Biden also proposed launching the Americas Partnership for Economic Prosperity initiative, but judging by the lack of a special reaction, it is unlikely that it will be implemented somehow. At their own expense, Latin American states can work out some mechanisms themselves, fortunately, there are a number of regional associations for this. And the US is clearly not ready to just spend money to buy political loyalty. In addition, the days of the 90s are over, when Washington put its puppets and fed them with grants and subsidies.
As a result of the summit, the signing of only one declaration on the results of migration, where the parties agreed to somehow resolve this issue. At the same time, during the event, it became known that a huge column of refugees from Central America crossed the border with Mexico. No one has hindered them and is unlikely to prevent them from entering the territory of the United States.
It is obvious that even at the image level, Washington can no longer offer anything to the region. The State Department is no longer able to make an attractive picture in order, on the one hand, to feed its own demographics with electoral cadres, contributing to the brain drain from Latin American countries, and on the other to fence itself off with an iron wall, as Donald Trump tried to do.

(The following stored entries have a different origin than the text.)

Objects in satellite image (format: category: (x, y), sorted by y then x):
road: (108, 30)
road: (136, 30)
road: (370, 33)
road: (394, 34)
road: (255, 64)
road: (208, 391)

The United States, especially their southern states, are already sufficiently Latino-americanised to create their own diaspora networks and parallel economy. In general, in the countries of South and Central America, as well as Mexico, there is growing frustration with US policy as such, not to mention the fact that Washington does not have a clear agenda.
As for populism, in this regard, the second round of the presidential election in Colombia, which will be held on June 19, will be a kind of litmus test.
If the leftist candidate Gustavo Petro wins, it means the collapse of the pro-Washington course in this country, improved relations with Colombia and an example to follow in other countries where right-wing political forces focused on the United States still hold power.
By the way, the uribista Rodolfo Hernandez, who is just a few steps behind him, said that he could even withdraw his candidacy from the elections. It is likely that the authorities may play the instability card before the decisive voting days in order to disrupt Pedro’s victory. And in the autumn there will be elections in Brazil, where former President Lula da Silva has a good chance.
In conclusion, it should be noted that the OAS is not the only structure in the region that serves as an umbrella organisation. The most promising association is CELAC (Community of Latin American and Caribbean States), which is interested in regional integration and cooperation.
In addition, CELAC interacts with Russia and China, which indicates a broader agenda of the organisation. Brazil withdrew from CELAC in 2020, arguing that the association is controlled by Cuba, Nicaragua and Venezuela, which is not true. It is more likely that this was done at the suggestion of the United States in order to break up this structure.
Cuba, Venezuela and Nicaragua (as well as Bolivia) have their own ALBA alliance, established in 2004 by the leaders of Venezuela and Cuba, Hugo Chavez and Fidel Castro.
There is also UNASUR (Union of South American Nations), created in 2008. But in 2018, because of Venezuela, many members of the union left it. As an alternative, PROSUR (Forum for the Progress and Integration of South America) was created in 2019, which included Argentina, Brazil, Chile, Ecuador, Peru, Colombia, Paraguay and Guyana.
One way or another, it is in the interests of Latin American countries to promote their own vision more actively within their associations than to spend resources and efforts for US projects within the framework of the OAS.